Saved entries:
────────────────────────────────────────

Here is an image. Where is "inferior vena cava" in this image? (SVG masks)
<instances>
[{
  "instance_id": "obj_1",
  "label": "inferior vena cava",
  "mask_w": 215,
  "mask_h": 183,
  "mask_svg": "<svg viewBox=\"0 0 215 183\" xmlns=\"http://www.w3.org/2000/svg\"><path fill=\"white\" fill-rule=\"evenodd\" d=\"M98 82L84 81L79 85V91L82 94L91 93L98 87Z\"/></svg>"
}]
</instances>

────────────────────────────────────────

- Exercise -
Turn every line of the saved entries above into a Markdown table with the columns "Row" and "Line". Number the rows in order and skip any blank lines.

- Result for this task -
| Row | Line |
|---|---|
| 1 | Here is an image. Where is "inferior vena cava" in this image? (SVG masks) |
| 2 | <instances> |
| 3 | [{ |
| 4 |   "instance_id": "obj_1", |
| 5 |   "label": "inferior vena cava", |
| 6 |   "mask_w": 215, |
| 7 |   "mask_h": 183, |
| 8 |   "mask_svg": "<svg viewBox=\"0 0 215 183\" xmlns=\"http://www.w3.org/2000/svg\"><path fill=\"white\" fill-rule=\"evenodd\" d=\"M98 82L84 81L79 85V91L82 94L91 93L98 87Z\"/></svg>" |
| 9 | }] |
| 10 | </instances> |